A study published in Frontiers in Immunology found that inhaling menthol enhanced cognition in mice and reduced the concentration of interleukin-1-beta (IL-1b), a protein pivotal to the inflammatory response. Previous studies have also shown a link between diminished olfactory senses and the onset of Alzheimer’s disease symptoms.

An anti-amyloid vaccine has been developed by Swiss firm AC Immune to provoke an immune response, or immunogenicity, in adults with Down syndrome. Researchers believe the new vaccine is potentially a safer and more effective alternative to treatments such as lecanemab. “The reason we are using Down syndrome individuals is that they have very defined genetics," said Professor Andrea Pfeifer, CEO of AC Immune. "Basically since birth they have beta-amyloid, which leads to plaques in Alzheimer’s disease. By the time they are 20, they develop Alzheimer’s like symptoms. By the time they are 40, they all have such symptoms. At the age of 60, the probability is almost 100% that they will have Alzheimer’s disease."

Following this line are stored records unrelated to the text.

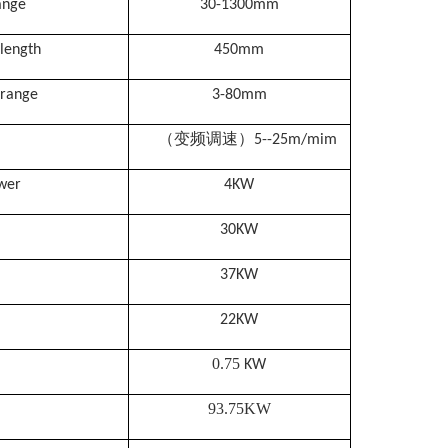
ange
30-1300mm
length
450mm
 range
3-80mm
（变频调速）
5--25m/mim
wer
4KW
30KW
37KW
22KW
0.75
KW
93.75KW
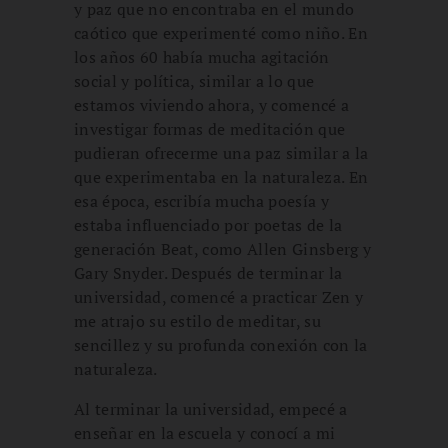
y paz que no encontraba en el mundo
caótico que experimenté como niño. En
los años 60 había mucha agitación
social y política, similar a lo que
estamos viviendo ahora, y comencé a
investigar formas de meditación que
pudieran ofrecerme una paz similar a la
que experimentaba en la naturaleza. En
esa época, escribía mucha poesía y
estaba influenciado por poetas de la
generación Beat, como Allen Ginsberg y
Gary Snyder. Después de terminar la
universidad, comencé a practicar Zen y
me atrajo su estilo de meditar, su
sencillez y su profunda conexión con la
naturaleza.
Al terminar la universidad, empecé a
enseñar en la escuela y conocí a mi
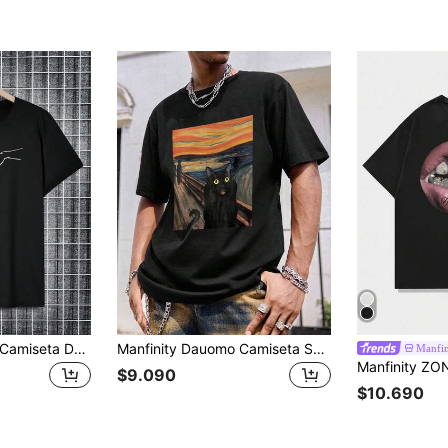
Manfinity Dauomo Camiseta De Manga Corta Para Hombres Con Patrón De Gato
Manfinity Dauomo Camiseta Suelta De Cuello Redondo Con Estampado De Gato Para Hombre, Ropa Casual De Verano
Manfi
$9.090
$10.690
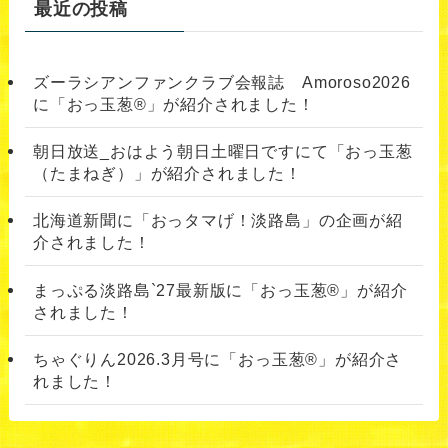
最近の投稿
ズーラシアンファンクラブ会報誌 Amoroso2026
に「おっ玉葱®︎」が紹介されました！
朝日放送_おはよう朝日土曜日ですにて「おっ玉葱
（たまねぎ）」が紹介されました！
北海道新聞に「おっタマげ！淡路島」の企画が紹
介されました！
まっぷる淡路島`27最新版に「おっ玉葱®」が紹介
されました！
ちゃぐりん2026.3月号に「おっ玉葱®」が紹介さ
れました！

The data obtained through Medicare’s Registry will give insight into the efficacy and the side effects of Leqembi, and it is encouraging to know that many different approaches are being explored. Hopefully, real solutions will be found that will help families like TV presenter Fiona Phillips, diagnosed with Alzheimer’s last year, who revealed that her parents, grandparents and an uncle had lived with it. Meantime, we follow the NHS’s health advice on the best way of preventing it.